» WHAT THIS TASK INVOLVES:
For this task, output every entry below exactly and omit the pictures.

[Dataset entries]
○ ○ ○

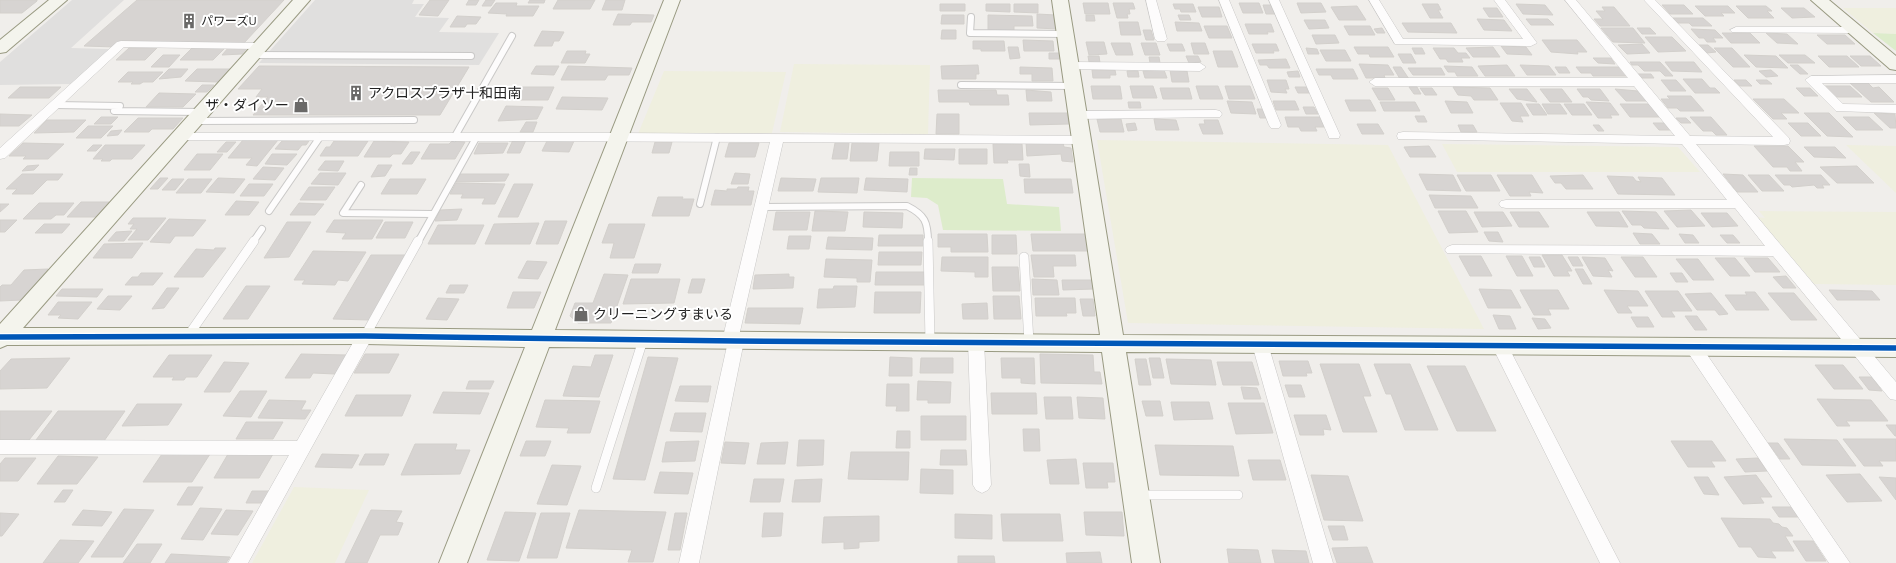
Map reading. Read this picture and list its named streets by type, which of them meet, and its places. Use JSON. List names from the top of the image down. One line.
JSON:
{"places":{"building":["パワーズU","アクロスプラザ十和田南"],"shop":["ザ・ダイソー","クリーニングすまいる"]}}
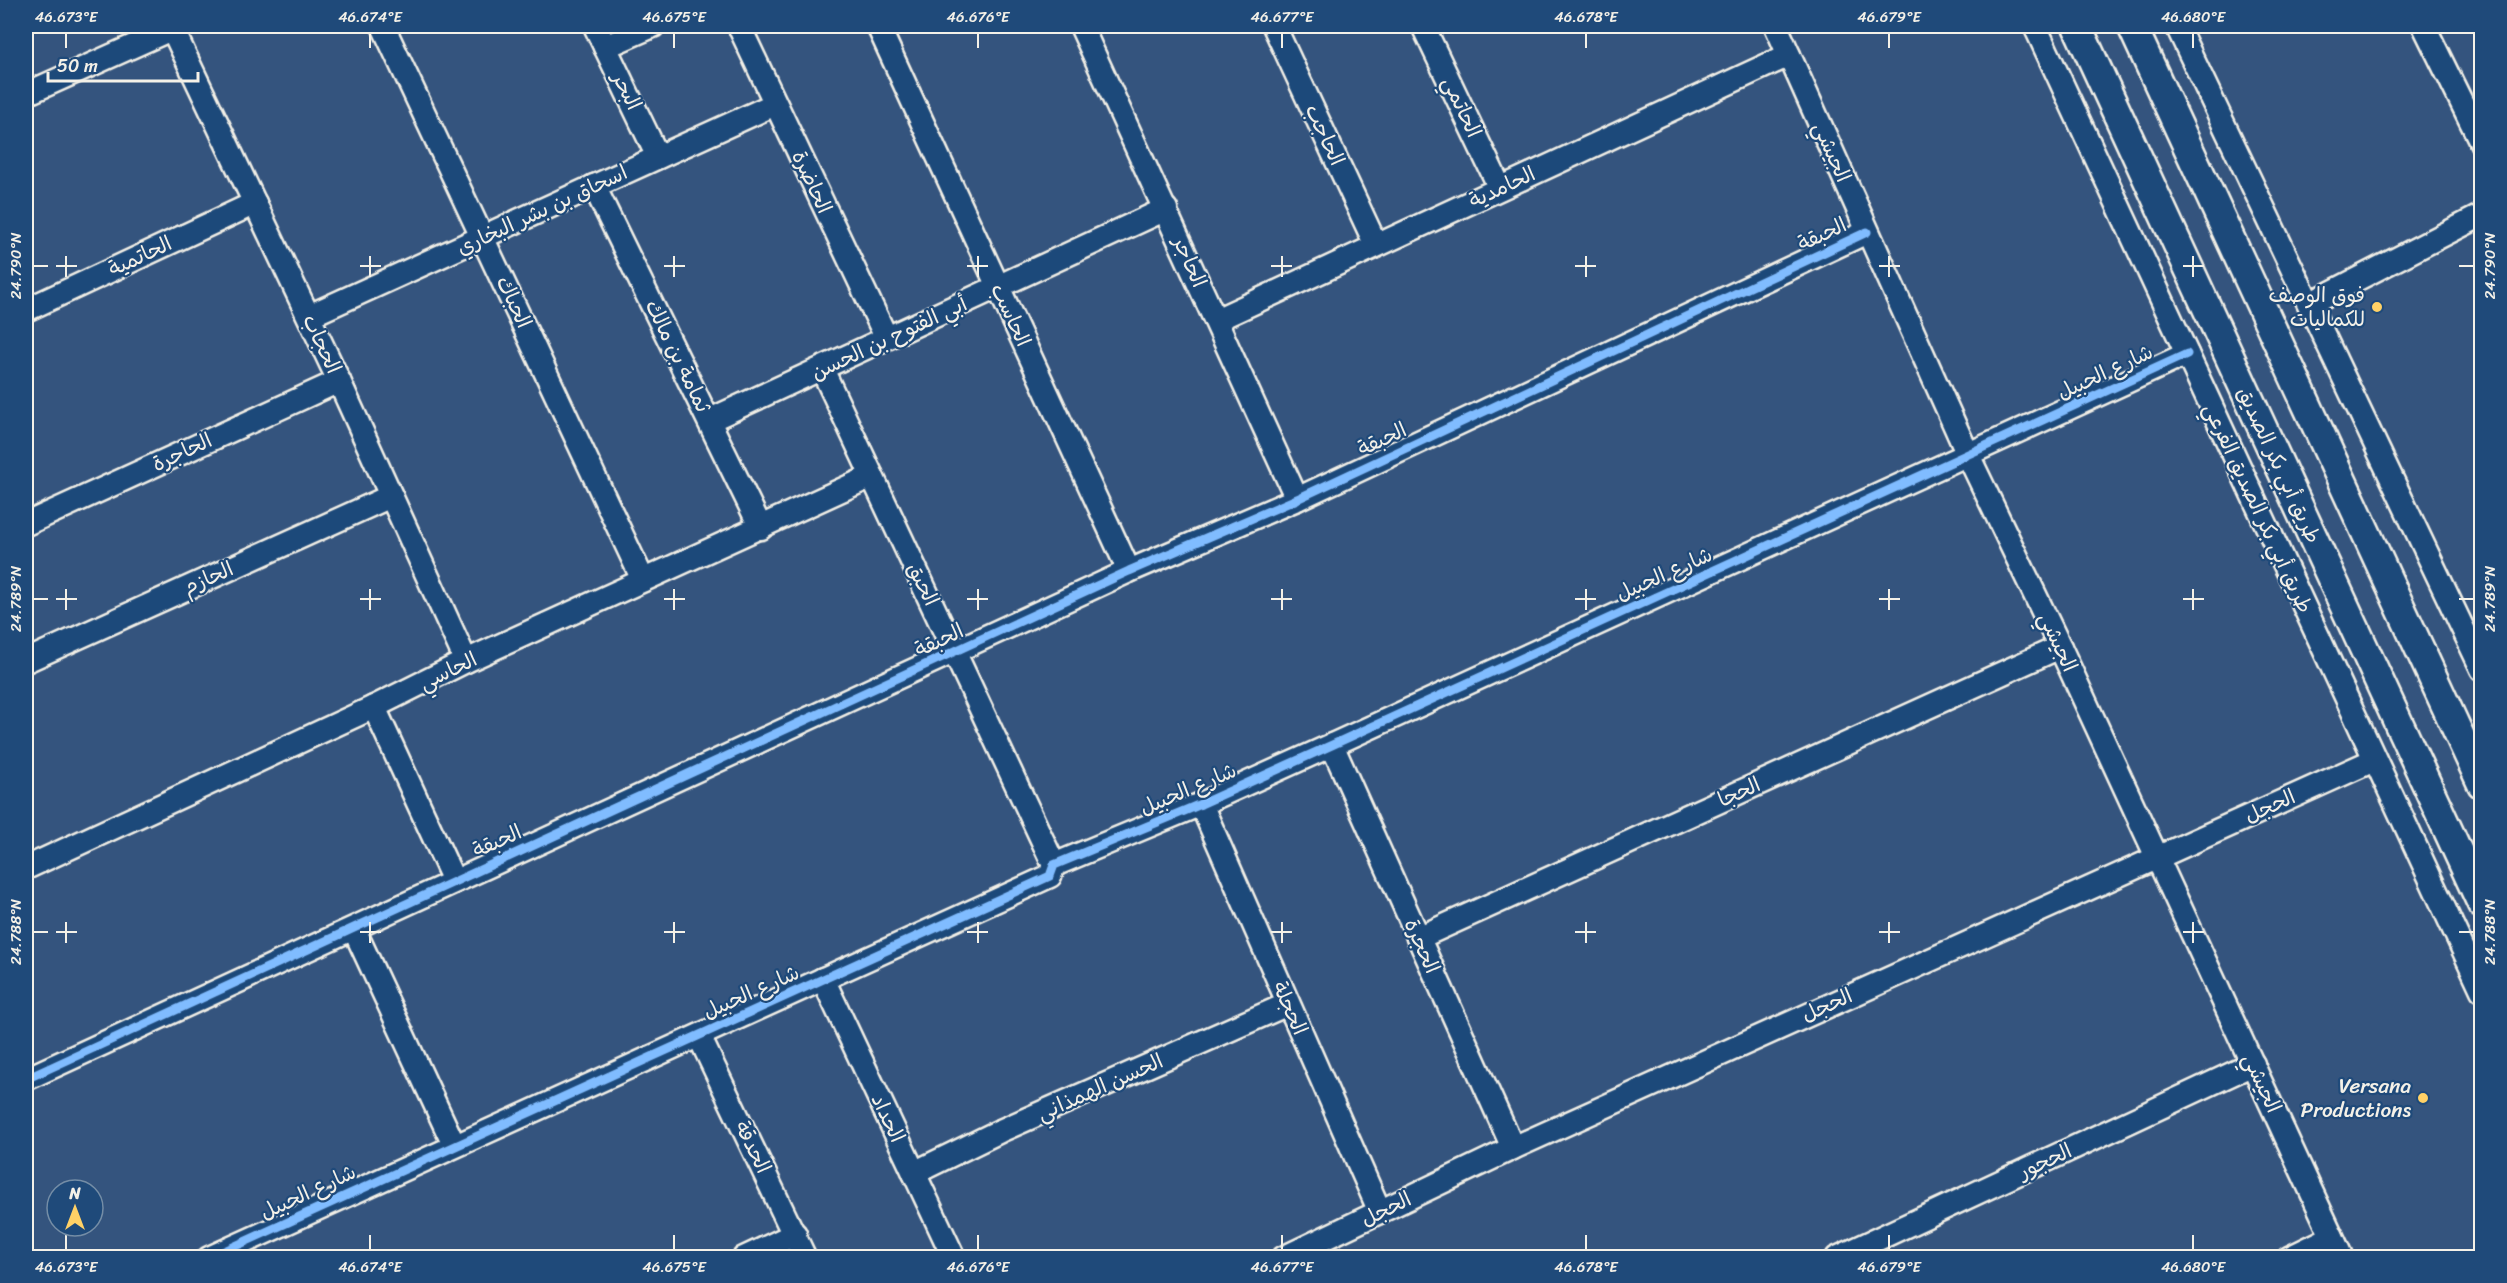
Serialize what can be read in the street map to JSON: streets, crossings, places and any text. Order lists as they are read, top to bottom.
{
  "streets": {
    "main road": ["طريق أبي بكر الصديق"],
    "street": [
      "البحر",
      "الحاتمي",
      "الحاجب",
      "الجيشي",
      "الحاضرة",
      "الحامدية",
      "اسحاق بن بشر البخاري",
      "الحبقة",
      "الحاتمية",
      "الحاجر",
      "الحباك",
      "الحاسب",
      "أبي الفتوح بن الحسن",
      "الحجاب",
      "ثمامة بن مالك",
      "شارع الحبيل",
      "الحاجرة",
      "طريق أبي بكر الصديق الفرعي",
      "الحازم",
      "الحبق",
      "الحاسي",
      "الحجا",
      "الحجل",
      "الحجرة",
      "الحجلة",
      "الحسن الهمذاني",
      "الحداد",
      "الحدقة",
      "الحجور"
    ]
  },
  "crossings": [
    ["البحر", "اسحاق بن بشر البخاري"],
    ["الحاتمي", "الحامدية"],
    ["الحاجب", "الحامدية"],
    ["الجيشي", "الحامدية"],
    ["الجيشي", "الحبقة"],
    ["الجيشي", "شارع الحبيل"],
    ["الجيشي", "الحجا"],
    ["الجيشي", "الحجل"],
    ["الجيشي", "الحجور"],
    ["الحاضرة", "اسحاق بن بشر البخاري"],
    ["الحاضرة", "أبي الفتوح بن الحسن"],
    ["الحامدية", "الحاجر"],
    ["اسحاق بن بشر البخاري", "الحباك"],
    ["اسحاق بن بشر البخاري", "الحجاب"],
    ["اسحاق بن بشر البخاري", "ثمامة بن مالك"],
    ["الحبقة", "الحاجر"],
    ["الحبقة", "الحاسب"],
    ["الحبقة", "الحبق"],
    ["الحاتمية", "الحجاب"],
    ["الحاجر", "أبي الفتوح بن الحسن"],
    ["الحباك", "الحاسي"],
    ["الحاسب", "أبي الفتوح بن الحسن"],
    ["أبي الفتوح بن الحسن", "ثمامة بن مالك"],
    ["أبي الفتوح بن الحسن", "الحبق"],
    ["الحجاب", "الحاجرة"],
    ["الحجاب", "الحازم"],
    ["الحجاب", "الحاسي"],
    ["ثمامة بن مالك", "الحاسي"],
    ["شارع الحبيل", "طريق أبي بكر الصديق الفرعي"],
    ["شارع الحبيل", "الحبق"],
    ["شارع الحبيل", "الحجرة"],
    ["شارع الحبيل", "الحجلة"],
    ["شارع الحبيل", "الحداد"],
    ["شارع الحبيل", "الحدقة"],
    ["طريق أبي بكر الصديق الفرعي", "الحجل"],
    ["الحبق", "الحاسي"],
    ["الحجا", "الحجرة"],
    ["الحجل", "الحجرة"],
    ["الحجل", "الحجلة"],
    ["الحجلة", "الحسن الهمذاني"],
    ["الحسن الهمذاني", "الحداد"]
  ],
  "places": ["فوق الوصف للكماليات", "Versana Productions"],
  "scale_bar": "50 m",
  "north": "top",
  "coordinates": [
    "46.673°E",
    "46.674°E",
    "46.675°E",
    "46.676°E",
    "46.677°E",
    "46.678°E",
    "46.679°E",
    "46.680°E",
    "24.790°N",
    "24.789°N",
    "24.788°N"
  ]
}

○ ○ ○

» RESPONSE:
Map reading. Read this picture and list its named streets by type, which of them meet, and its places. Use JSON. List names from the top of the image down. One line.
JSON:
{"places":{"building":["パワーズU","アクロスプラザ十和田南"],"shop":["ザ・ダイソー","クリーニングすまいる"]}}
Serialize what can be read in the street map to JSON: streets, crossings, places and any text. Order lists as they are read, top to bottom.
{
  "streets": {
    "main road": ["طريق أبي بكر الصديق"],
    "street": [
      "البحر",
      "الحاتمي",
      "الحاجب",
      "الجيشي",
      "الحاضرة",
      "الحامدية",
      "اسحاق بن بشر البخاري",
      "الحبقة",
      "الحاتمية",
      "الحاجر",
      "الحباك",
      "الحاسب",
      "أبي الفتوح بن الحسن",
      "الحجاب",
      "ثمامة بن مالك",
      "شارع الحبيل",
      "الحاجرة",
      "طريق أبي بكر الصديق الفرعي",
      "الحازم",
      "الحبق",
      "الحاسي",
      "الحجا",
      "الحجل",
      "الحجرة",
      "الحجلة",
      "الحسن الهمذاني",
      "الحداد",
      "الحدقة",
      "الحجور"
    ]
  },
  "crossings": [
    ["البحر", "اسحاق بن بشر البخاري"],
    ["الحاتمي", "الحامدية"],
    ["الحاجب", "الحامدية"],
    ["الجيشي", "الحامدية"],
    ["الجيشي", "الحبقة"],
    ["الجيشي", "شارع الحبيل"],
    ["الجيشي", "الحجا"],
    ["الجيشي", "الحجل"],
    ["الجيشي", "الحجور"],
    ["الحاضرة", "اسحاق بن بشر البخاري"],
    ["الحاضرة", "أبي الفتوح بن الحسن"],
    ["الحامدية", "الحاجر"],
    ["اسحاق بن بشر البخاري", "الحباك"],
    ["اسحاق بن بشر البخاري", "الحجاب"],
    ["اسحاق بن بشر البخاري", "ثمامة بن مالك"],
    ["الحبقة", "الحاجر"],
    ["الحبقة", "الحاسب"],
    ["الحبقة", "الحبق"],
    ["الحاتمية", "الحجاب"],
    ["الحاجر", "أبي الفتوح بن الحسن"],
    ["الحباك", "الحاسي"],
    ["الحاسب", "أبي الفتوح بن الحسن"],
    ["أبي الفتوح بن الحسن", "ثمامة بن مالك"],
    ["أبي الفتوح بن الحسن", "الحبق"],
    ["الحجاب", "الحاجرة"],
    ["الحجاب", "الحازم"],
    ["الحجاب", "الحاسي"],
    ["ثمامة بن مالك", "الحاسي"],
    ["شارع الحبيل", "طريق أبي بكر الصديق الفرعي"],
    ["شارع الحبيل", "الحبق"],
    ["شارع الحبيل", "الحجرة"],
    ["شارع الحبيل", "الحجلة"],
    ["شارع الحبيل", "الحداد"],
    ["شارع الحبيل", "الحدقة"],
    ["طريق أبي بكر الصديق الفرعي", "الحجل"],
    ["الحبق", "الحاسي"],
    ["الحجا", "الحجرة"],
    ["الحجل", "الحجرة"],
    ["الحجل", "الحجلة"],
    ["الحجلة", "الحسن الهمذاني"],
    ["الحسن الهمذاني", "الحداد"]
  ],
  "places": ["فوق الوصف للكماليات", "Versana Productions"],
  "scale_bar": "50 m",
  "north": "top",
  "coordinates": [
    "46.673°E",
    "46.674°E",
    "46.675°E",
    "46.676°E",
    "46.677°E",
    "46.678°E",
    "46.679°E",
    "46.680°E",
    "24.790°N",
    "24.789°N",
    "24.788°N"
  ]
}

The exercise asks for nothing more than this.